Tutti i dettagli e gli ultimi sviluppi dell'indagine sulla sparatoria del 2 gennaio a Messina, al vaglio i risultati sul Dna e le impronte
MESSINA – Primo atto chiuso, nell’inchiesta sul duplice omicidio di Camaro del 2 gennaio scorso. Il giudice per le indagini preliminari Fabio Pagana ha infatti chiuso l’incidente probatorio nell’ambito del quale sono state “cristallizzate” le prove che arrivano dalle analisi scientifiche sulle tracce di sangue e Dna prelevate in via Eduardo Morabito e sul motorino rinvenuto dagli investigatori sui colli Sarrizzo e che, secondo le ipotesi, è quello su cui si è allontanato Costantino subito dopo la sparatoria, prima di far perdere le proprie tracce e rifugiarsi in Calabria, dove è stato catturato il 9 aprile scorso.

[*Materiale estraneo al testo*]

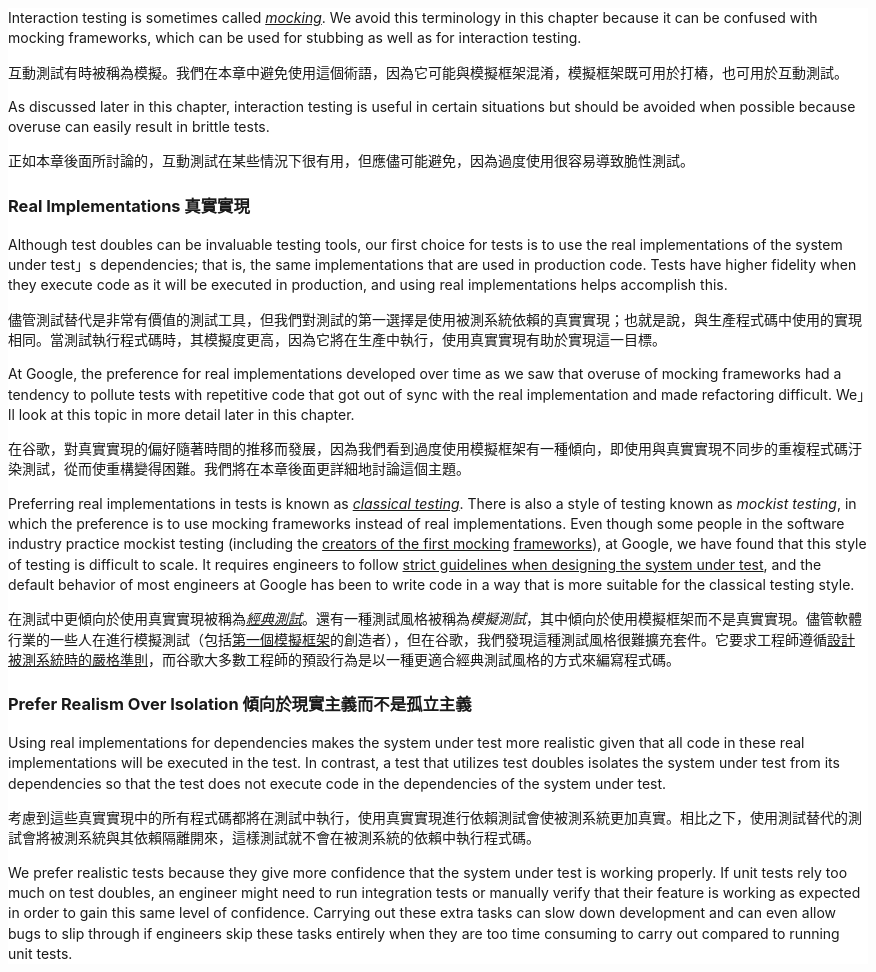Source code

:Interaction testing is sometimes called [*mocking*](https://oreil.ly/IfMoR). We avoid this terminology in this chapter because it can be confused with mocking frameworks, which can be used for stubbing as well as for interaction testing.

互動測試有時被稱為模擬。我們在本章中避免使用這個術語，因為它可能與模擬框架混淆，模擬框架既可用於打樁，也可用於互動測試。

As discussed later in this chapter, interaction testing is useful in certain situations but should be avoided when possible because overuse can easily result in brittle tests.

正如本章後面所討論的，互動測試在某些情況下很有用，但應儘可能避免，因為過度使用很容易導致脆性測試。

### Real Implementations 真實實現

Although test doubles can be invaluable testing tools, our first choice for tests is to use the real implementations of the system under test」s dependencies; that is, the same implementations that are used in production code. Tests have higher fidelity when they execute code as it will be executed in production, and using real implementations helps accomplish this.

儘管測試替代是非常有價值的測試工具，但我們對測試的第一選擇是使用被測系統依賴的真實實現；也就是說，與生產程式碼中使用的實現相同。當測試執行程式碼時，其模擬度更高，因為它將在生產中執行，使用真實實現有助於實現這一目標。

At Google, the preference for real implementations developed over time as we saw that overuse of mocking frameworks had a tendency to pollute tests with repetitive code that got out of sync with the real implementation and made refactoring difficult. We」ll look at this topic in more detail later in this chapter.

在谷歌，對真實實現的偏好隨著時間的推移而發展，因為我們看到過度使用模擬框架有一種傾向，即使用與真實實現不同步的重複程式碼汙染測試，從而使重構變得困難。我們將在本章後面更詳細地討論這個主題。

Preferring real implementations in tests is known as [*classical testing*](https://oreil.ly/OWw7h). There is also a style of testing known as *mockist testing*, in which the preference is to use mocking frameworks instead of real implementations. Even though some people in the software industry practice mockist testing (including the [creators of the first mocking](https://oreil.ly/_QWy7) [frameworks](https://oreil.ly/_QWy7)), at Google, we have found that this style of testing is difficult to scale. It requires engineers to follow [strict guidelines when designing the system under test](http://jmock.org/oopsla2004.pdf), and the default behavior of most engineers at Google has been to write code in a way that is more suitable for the classical testing style.

在測試中更傾向於使用真實實現被稱為[*經典測試*](https://oreil.ly/OWw7h)。還有一種測試風格被稱為*模擬測試*，其中傾向於使用模擬框架而不是真實實現。儘管軟體行業的一些人在進行模擬測試（包括[第一個模擬框架](https://oreil.ly/_QWy7)的創造者），但在谷歌，我們發現這種測試風格很難擴充套件。它要求工程師遵循[設計被測系統時的嚴格準則](http://jmock.org/oopsla2004.pdf)，而谷歌大多數工程師的預設行為是以一種更適合經典測試風格的方式來編寫程式碼。

### Prefer Realism Over Isolation 傾向於現實主義而不是孤立主義

Using real implementations for dependencies makes the system under test more realistic given that all code in these real implementations will be executed in the test. In contrast, a test that utilizes test doubles isolates the system under test from its dependencies so that the test does not execute code in the dependencies of the system under test.

考慮到這些真實實現中的所有程式碼都將在測試中執行，使用真實實現進行依賴測試會使被測系統更加真實。相比之下，使用測試替代的測試會將被測系統與其依賴隔離開來，這樣測試就不會在被測系統的依賴中執行程式碼。

We prefer realistic tests because they give more confidence that the system under test is working properly. If unit tests rely too much on test doubles, an engineer might need to run integration tests or manually verify that their feature is working as expected in order to gain this same level of confidence. Carrying out these extra tasks can slow down development and can even allow bugs to slip through if engineers skip these tasks entirely when they are too time consuming to carry out compared to running unit tests.
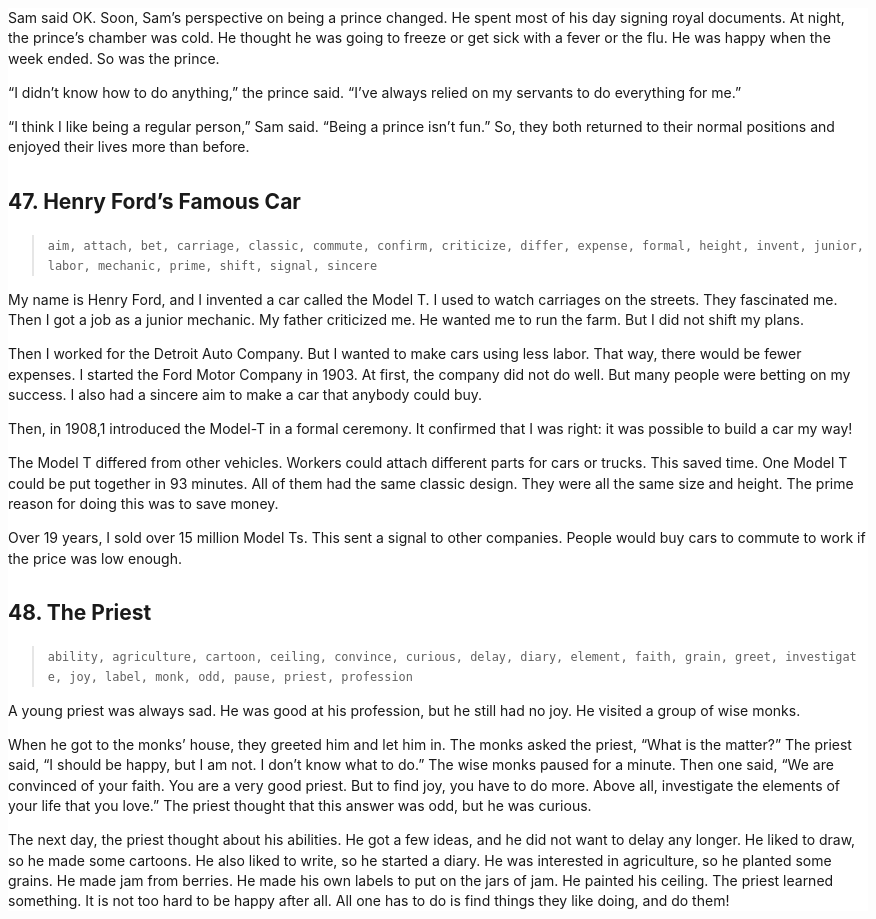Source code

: Sam said OK. Soon, Sam’s perspective on being a prince changed. He spent most of his day signing royal documents. At night, the prince’s chamber was cold. He thought he was going to freeze or get sick with a fever or the flu. He was happy when the week ended. So was the prince.

“I didn’t know how to do anything,” the prince said. “I’ve always relied on my servants to do everything for me.”

“I think I like being a regular person,” Sam said. “Being a prince isn’t fun.” So, they both returned to their normal positions and enjoyed their lives more than before.
<br>

## 47. Henry Ford’s Famous Car
> `aim, attach, bet, carriage, classic, commute, confirm, criticize, differ, expense, formal, height, invent, junior, labor, mechanic, prime, shift, signal, sincere`

My name is Henry Ford, and I invented a car called the Model T. I used to watch carriages on the streets. They fascinated me. Then I got a job as a junior mechanic. My father criticized me. He wanted me to run the farm. But I did not shift my plans.

Then I worked for the Detroit Auto Company. But I wanted to make cars using less labor. That way, there would be fewer expenses. I started the Ford Motor Company in 1903. At first, the company did not do well. But many people were betting on my success. I also had a sincere aim to make a car that anybody could buy.

Then, in 1908,1 introduced the Model-T in a formal ceremony. It confirmed that I was right: it was possible to build a car my way!

The Model T differed from other vehicles. Workers could attach different parts for cars or trucks. This saved time. One Model T could be put together in 93 minutes. All of them had the same classic design. They were all the same size and height. The prime reason for doing this was to save money.

Over 19 years, I sold over 15 million Model Ts. This sent a signal to other companies. People would buy cars to commute to work if the price was low enough.
<br>

## 48. The Priest
> `ability, agriculture, cartoon, ceiling, convince, curious, delay, diary, element, faith, grain, greet, investigate, joy, label, monk, odd, pause, priest, profession`

A young priest was always sad. He was good at his profession, but he still had no joy. He visited a group of wise monks.

When he got to the monks’ house, they greeted him and let him in. The monks asked the priest, “What is the matter?” The priest said, “I should be happy, but I am not. I don’t know what to do.” The wise monks paused for a minute. Then one said, “We are convinced of your faith. You are a very good priest. But to find joy, you have to do more. Above all, investigate the elements of your life that you love.” The priest thought that this answer was odd, but he was curious.

The next day, the priest thought about his abilities. He got a few ideas, and he did not want to delay any longer. He liked to draw, so he made some cartoons. He also liked to write, so he started a diary. He was interested in agriculture, so he planted some grains. He made jam from berries. He made his own labels to put on the jars of jam. He painted his ceiling. The priest learned something. It is not too hard to be happy after all. All one has to do is find things they like doing, and do them! 
<br>
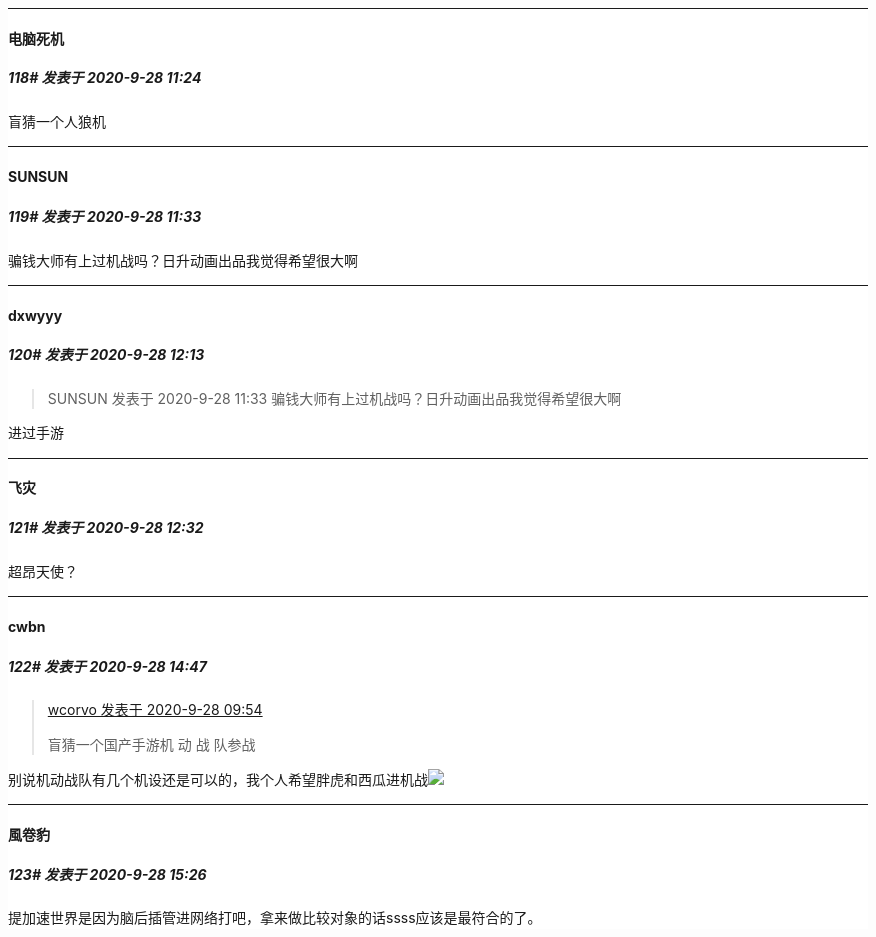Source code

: 
-----

####  电脑死机  
##### 118#       发表于 2020-9-28 11:24


盲猜一个人狼机


-----

####  SUNSUN  
##### 119#       发表于 2020-9-28 11:33


骗钱大师有上过机战吗？日升动画出品我觉得希望很大啊


-----

####  dxwyyy  
##### 120#       发表于 2020-9-28 12:13


<blockquote>SUNSUN 发表于 2020-9-28 11:33
骗钱大师有上过机战吗？日升动画出品我觉得希望很大啊</blockquote>
进过手游


-----

####  飞灾  
##### 121#       发表于 2020-9-28 12:32


超昂天使？


-----

####  cwbn  
##### 122#       发表于 2020-9-28 14:47


<blockquote><a href="httphttps://bbs.saraba1st.com/2b/forum.php?mod=redirect&amp;goto=findpost&amp;pid=48881494&amp;ptid=1962248" target="_blank">wcorvo 发表于 2020-9-28 09:54</a>

盲猜一个国产手游机 动 战 队参战</blockquote>
别说机动战队有几个机设还是可以的，我个人希望胖虎和西瓜进机战<img src="https://static.saraba1st.com/image/smiley/face2017/037.png" referrerpolicy="no-referrer">


-----

####  風卷豹  
##### 123#       发表于 2020-9-28 15:26


提加速世界是因为脑后插管进网络打吧，拿来做比较对象的话ssss应该是最符合的了。

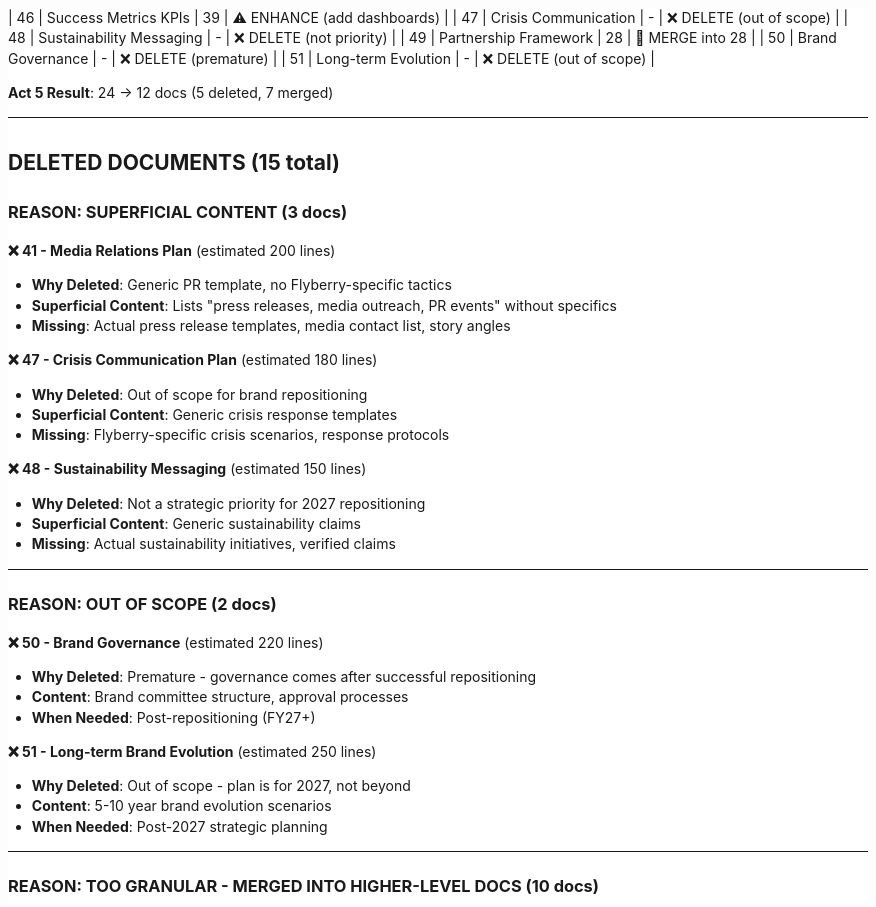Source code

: | 46 | Success Metrics KPIs | 39 | ⚠️ ENHANCE (add dashboards) |
| 47 | Crisis Communication | - | ❌ DELETE (out of scope) |
| 48 | Sustainability Messaging | - | ❌ DELETE (not priority) |
| 49 | Partnership Framework | 28 | 🔄 MERGE into 28 |
| 50 | Brand Governance | - | ❌ DELETE (premature) |
| 51 | Long-term Evolution | - | ❌ DELETE (out of scope) |

**Act 5 Result**: 24 → 12 docs (5 deleted, 7 merged)

---

## DELETED DOCUMENTS (15 total)

### REASON: SUPERFICIAL CONTENT (3 docs)

**❌ 41 - Media Relations Plan** (estimated 200 lines)
- **Why Deleted**: Generic PR template, no Flyberry-specific tactics
- **Superficial Content**: Lists "press releases, media outreach, PR events" without specifics
- **Missing**: Actual press release templates, media contact list, story angles

**❌ 47 - Crisis Communication Plan** (estimated 180 lines)
- **Why Deleted**: Out of scope for brand repositioning
- **Superficial Content**: Generic crisis response templates
- **Missing**: Flyberry-specific crisis scenarios, response protocols

**❌ 48 - Sustainability Messaging** (estimated 150 lines)
- **Why Deleted**: Not a strategic priority for 2027 repositioning
- **Superficial Content**: Generic sustainability claims
- **Missing**: Actual sustainability initiatives, verified claims

---

### REASON: OUT OF SCOPE (2 docs)

**❌ 50 - Brand Governance** (estimated 220 lines)
- **Why Deleted**: Premature - governance comes after successful repositioning
- **Content**: Brand committee structure, approval processes
- **When Needed**: Post-repositioning (FY27+)

**❌ 51 - Long-term Brand Evolution** (estimated 250 lines)
- **Why Deleted**: Out of scope - plan is for 2027, not beyond
- **Content**: 5-10 year brand evolution scenarios
- **When Needed**: Post-2027 strategic planning

---

### REASON: TOO GRANULAR - MERGED INTO HIGHER-LEVEL DOCS (10 docs)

Il risultato delle analisi
L’indicazione più incisiva che arriva da questa parentesi degli accertamenti sembra essere quella che quanto meno Giuseppe Cannavò è entrato in casa di Claudio Costantino, come lui stesso ha raccontato, visto che i periti hanno rintracciato le sue tracce all’interno dell’abitazione dell’ex latitante. Nessuna traccia utile, invece, sul due ruote. Adesso la palla torna alla Procura, che può decidere se proseguire o concludere qui l’indagine, mettendo agli atti queste perizie scientifiche, che essendo già passate al vaglio del confronto tra avvocati, Procura e giudice, può essere considerato acquisito.
L’incidente probatorio
All’udienza stamane per gli inquirenti c’era il procuratore aggiunto Vito Di Giorgio, che coordina il caso sin dall’inizio, gli avvocati Cinzia Panebianco, Angela Martelli e Filippo Pagano – rispettivamente per la famiglia Portogallo, il padre di Giovanni – collaboratore di giustizia – e Costantino (co difeso dall’avvocato Carlo Taormina). Il GIP Pagana ha sentito i consulenti, la dottoressa Paola Di Simone direttore tecnico superiore biologo della Polizia, in servizio al laboratorio di genetica forense della Polizia Scientifica di Palermo e l’ispettore Ferdinando Mori, ispettore della Polizia scientifica di Catania. I due sono stati poi interrogati anche da Pubblico Ministero e avvocati, ed hanno confermato la presenza, all’interno dell’abitazione del Costantino, di tracce di natura ematica riconducibili al profilo genetico di Cannavò appunto. Confermati anche i rilievi sull’Honda Sh di Costantino, dove c’erano appunto soltanto tracce del proprietario, nessuna di Cannavò e Portogallo.
In udienza c’era anche Costantino, che ha voluto partecipare in presenza. L’uomo è dietro le sbarre del carcere di Gazzi, fino ad oggi i suoi legali non hanno avanzato alcuna richiesta di scarcerazione, ma alla fine delle indagini il quadro potrebbe cambiare. Dopo la cattura ha lui stesso ammesso quello su cui gli investigatori avevano pochissimi dubbi: ha aperto il fuoco contro chi era entrato in casa sua.
Fu legittima difesa o regolamento di conti?
In ballo c’è in sostanza la sua versione, quella sulla legittima difesa, e quanto questa peserà sul futuro processo. Costantino parla infatti di legittima difesa, appunto, racconta un agguato teso dai due che hanno fatto irruzione nella sua abitazione, armati, e di lui che ha aperto il fuoco per reazione. La prima ricostruzione degli investigatori, invece, sembrava indicare una sparatoria avvenuta non appena i due si sono avvicinati all’abitazione del trentasettenne, che ha sparato loro di spalle, mentre cercavano di fuggire.
Il terzo uomo e i cellulari
Intanto le indagini sono ancora aperte, e mirano a ricostruire anche gli appoggi alla sua latitanza. Sono ancora in corso, poi, gli accertamenti sui tabulati telefonici estratti dai telefonini delle due vittime, e il ruolo del “terzo uomo”, quel Bartolo Mussillo immortalato dalle immagini delle telecamere a portare in motorino Cannavò lontano dalla scena del crimine.